One of the most difficult considerations of video description creation is the need to avoid conflicts with the primary speech dialogue. In prerecorded media, a complete transcript of the spoken dialogue with timings is commonly loaded into video description editing software, although in some cases a simple spreadsheet may be used for smaller projects. The next step is typically the identification and inclusion of onscreen events, music and sound effect cues in the media time stream. Editing software may apply an algorithm that calculates the ideal duration of the description entered into the available open space time slot, as well as the minimum and maximum tolerated deviation from the ideal reading rate. In order to do that, the algorithm needs to be given reading rate values upon which it can calculate (Jankowska et al, 2017). In practice, the description of an on-scene event may need to begin several seconds before the event occurs to avoid audio conflicts.
Live events, however, are more difficult to manage than prerecorded media due to the spontaneity of an event happening in real time. While video description can often be scripted during rehearsals of performances and thus made available in real time during a performance, adding video description to a live event which is not rehearsed is much more difficult because there is no pre-event information as to the availability and duration of open slots in the live audio stream. One method used to address this scenario in broadcasting of live evens is “near real-time” video description (Boyce, et al, ND). In near real-time broadcasting, the live event is recorded and transmission is typically delayed within the range of 10 to 60 seconds. This allows time for the system to look ahead and analyze the upcoming portion of the video for silent periods and provides a brief span of time for the describer to insert the narration. While near real-time video description may work well in mainstream media broadcasts, it would be impractical for online participatory events, meetings and group discussions. In such cases, the generally accepted best practice is for participants to always describe visual aspects of content or on-camera actions they may be demonstrating as closely in sync as possible with the visual information.

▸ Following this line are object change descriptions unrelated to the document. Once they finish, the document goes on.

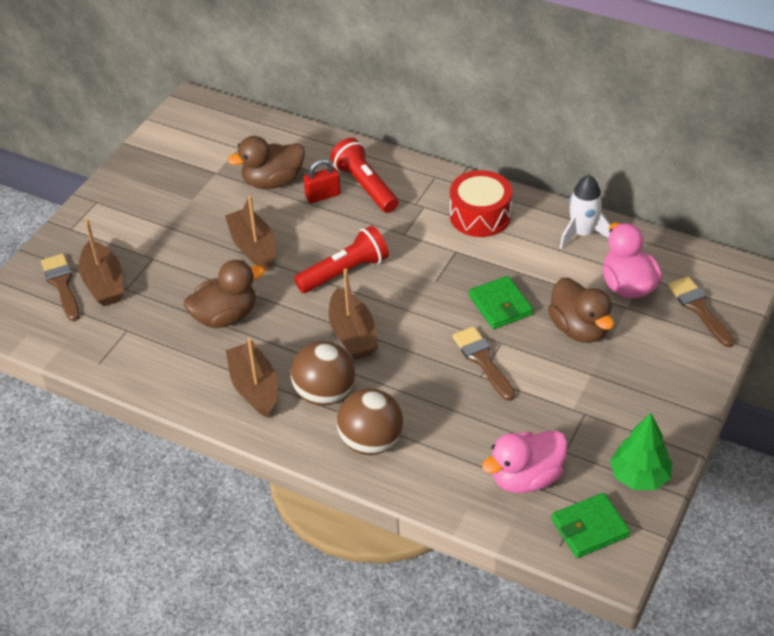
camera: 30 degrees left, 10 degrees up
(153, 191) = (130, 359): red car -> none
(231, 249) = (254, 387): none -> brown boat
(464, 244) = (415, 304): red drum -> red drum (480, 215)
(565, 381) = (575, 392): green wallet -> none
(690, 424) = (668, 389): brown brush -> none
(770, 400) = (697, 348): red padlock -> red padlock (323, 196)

Do users' needs, and the acceptable synchronization tolerances applicable to immersive environments (e.g., virtual reality, augmented reality, and 360-degree video) differ from what is encountered in multimedia in general? What research, if any, has been undertaken into such differences between synchronization in immersive and non-immersive media? If there are specific synchronization issues relevant to immersive environments, they will be documented in this section. The Research Questions Task Force and the Accessible Platform Architectures working Group invite comments regarding these issues to inform further development of the draft.